The American Transportation Research Institute (ATRI) released comprehensive research that confirms that large verdicts against trucking fleets are increasing dramatically, both in number and in size of awards. ATRI’s research is partially based on a newly created trucking litigation database that provides detailed information on 600 cases between 2006 and 2019. In the first five years of the data, there were 26 cases over $1 million, and in the last five years of the data, there were nearly 300 cases.
The average verdict among all 451 observations across the 15 years covered by the ALD was $3,162,571. However, the average size of the verdict from 2010 to 2018 increased from $2,305,736 to $22,288,000 – an increase of a mind-boggling 967%. This large increase is indicative of a rise in the size of verdicts from 2005 to 2019. Furthermore, the increasing average verdict award, as compared to average medical costs and inflation, indicates that the non-economic damages associated with a lawsuit are increasing. More large verdicts are being filed, and the disparities between cases is increasing, with damage ceilings now reaching well above $90 million.
So, what are some factors for this? The two main ones are crash and litigation. Crash factors include important aspects of the crash, such as injuries sustained, number of cars involved in the crash, type of collision, the number of deaths involved, and the age of victims. Litigation factors include the presence of expert witnesses.
Table 2. Percent of Cases that Yielded a Plaintiff Verdict by the Issues Brought Against the Defendant in Court
While running through a thorough quantitative analysis ATRI determined:
- The size of the verdicts has increased over time by a relatively large amount, regardless of the factors of the crash.
- Traumatic Brain Injuries increase the size of the verdict when controlling for other factors.
- The time between the crash date and the verdict date increases the size of the verdict.
- The number of children either injured or killed in a crash is the single largest factor in verdict size, with a $27 million increase on average.
- The presence of a defense expert witness decreases the size of verdicts considerably.

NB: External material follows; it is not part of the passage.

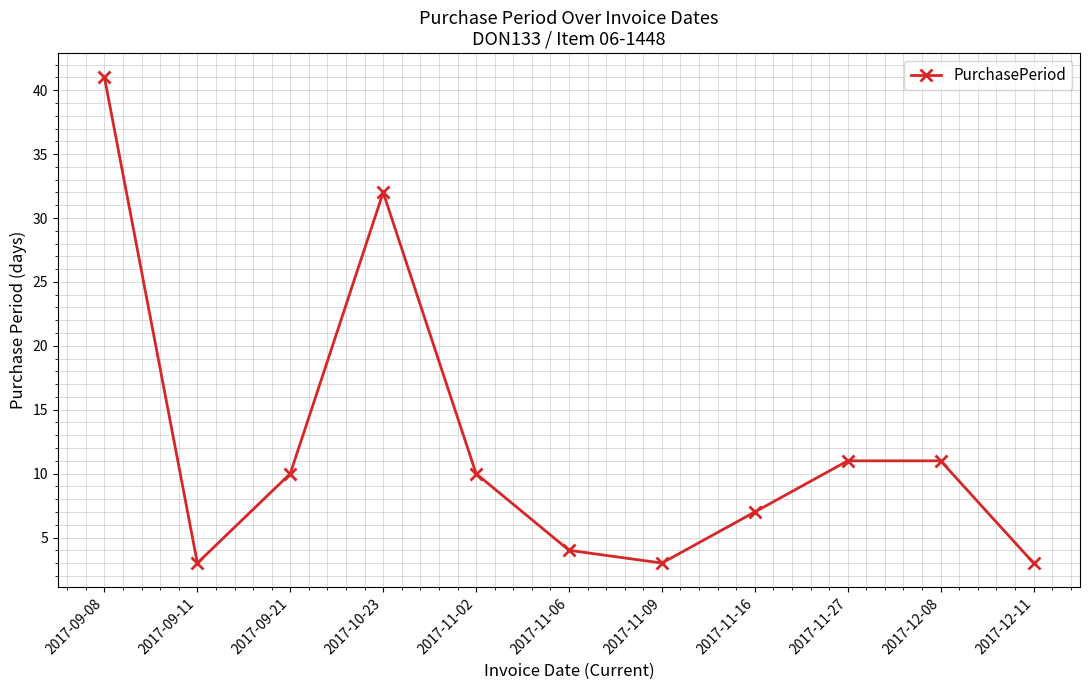

What is the label of the 6th point from the right?

2017-11-06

Most people are familiar with the term “ambulance chaser”, these are attorneys who aggressively seek out crashes to increase their client base, caseloads, and financial gain. This combined with the amount of litigation advertising that now takes place in certain states is part of unfavorable practices that are increasing the number of lawsuits. However, a new type of business model is seen as a factor in the jump in the nuclear verdict. That is litigation investors/financers. This business model for upfront financing of certain legal cases with the goal of recovering a profitable percentage of a future verdict award or settlement. A litigation financing investor will cover some or all of litigation research expenses, lawyers’ fees, medical bills, among other expenses. New York is considered to be one of the most attractive states to invest in litigation.
What impact do nuclear verdicts have on safety? Certainly, carrier scrutiny of existing safety policies and programs has increased. Whether additional resources available to carriers has commensurately increased is unclear. Though, to offset this increased risk and fearing nuclear verdicts, motor carriers have generally increased their focus on safety and hiring practices. This goes hand in hand with the fact that insurance companies are more selective in who they insure. As a result, motor carriers have fewer options for purchasing full coverage to protect their balance sheets. Consequently, fleets continue to accrue increased risk (e.g. higher deductibles, less coverage) to mitigate costs.

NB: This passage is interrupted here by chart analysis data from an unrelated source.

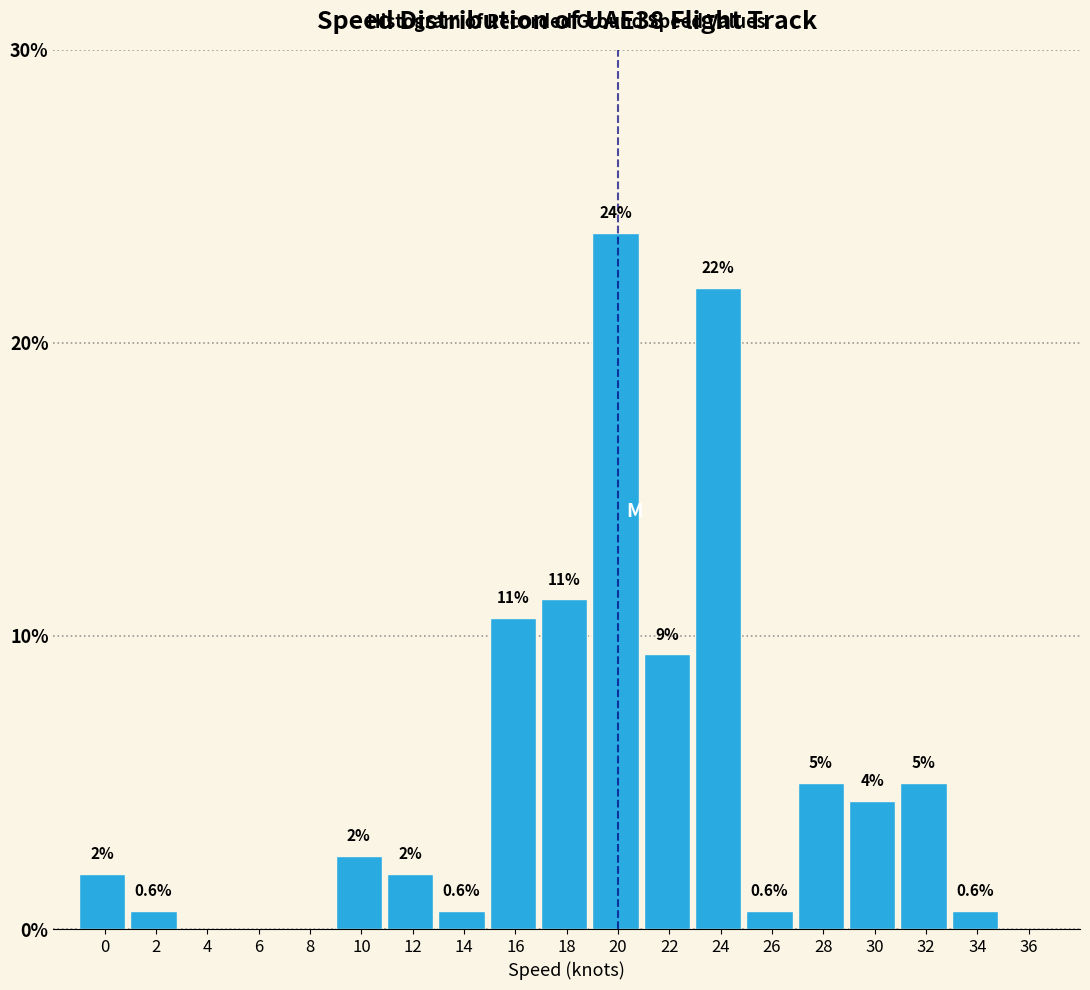

Are the bars horizontal?

No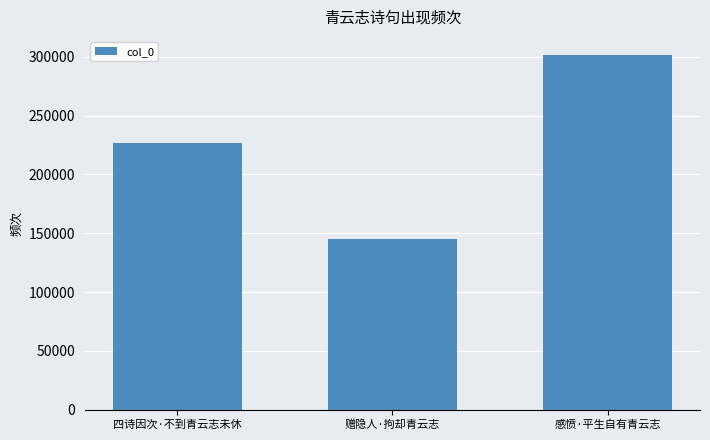

Read the value at 四诗因次·不到青云志未休, to the nearest 10.

226750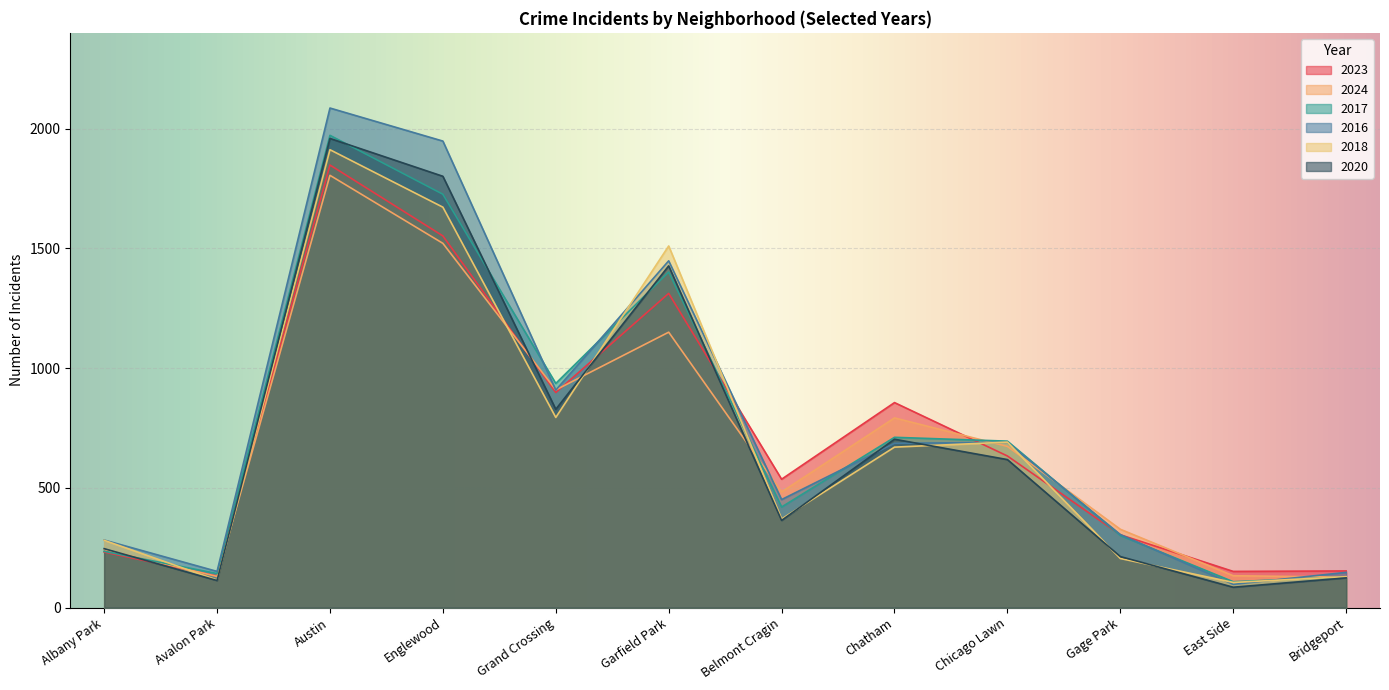

At which label is 2020 closest to 1022?

Grand Crossing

It must be noted that these increased costs do trickle down to the consumer. With increased costs, companies have two options, either passing along coasts, or squeezing their operating margins. The latter strategy can generate unintended consequences in that a lack of capital and liquidity can negatively impact driver retention and safety. Hence, why costs are generally passed along.
Relative to a decade ago, jury awards are large, and cases are increasing. Other general findings include:
- The average dollar amount of awards in the ALD was $3.16 million, with a large standard deviation of $7.19 million.
- The average size of verdicts increased by 483 percent from 2017 to 2018.
- From 2010 on, the size of verdicts has far exceeded both standard inflations as well as healthcare cost increases. From 2010 to 2018, mean verdict awards increased 51.7 percent per year, in contrast to inflation and healthcare costs, which on average grew 1.7 and 2.9 percent per year, respectively.
- Corroborated with the time-trend regression, as time length between crash date and verdict date increased by one percent, the size of the verdict increased by approximately $3 million. With a mean value of 1,319 days between crash and verdict, an increase in 13 days in the length of time resulted in an award increase of $3 million, controlling for other factors.
ATRI completed an extremely well-researched document analyzing why the litigation landscape has changed, recommendations for modifying pre-trial preparations, litigation strategies, and mediation approaches, and how large verdict awards impact both safety and insurance. We barely scratched the surface of summarizing it and highly recommend all trucking companies as well as industry service providers take the time to fully read it.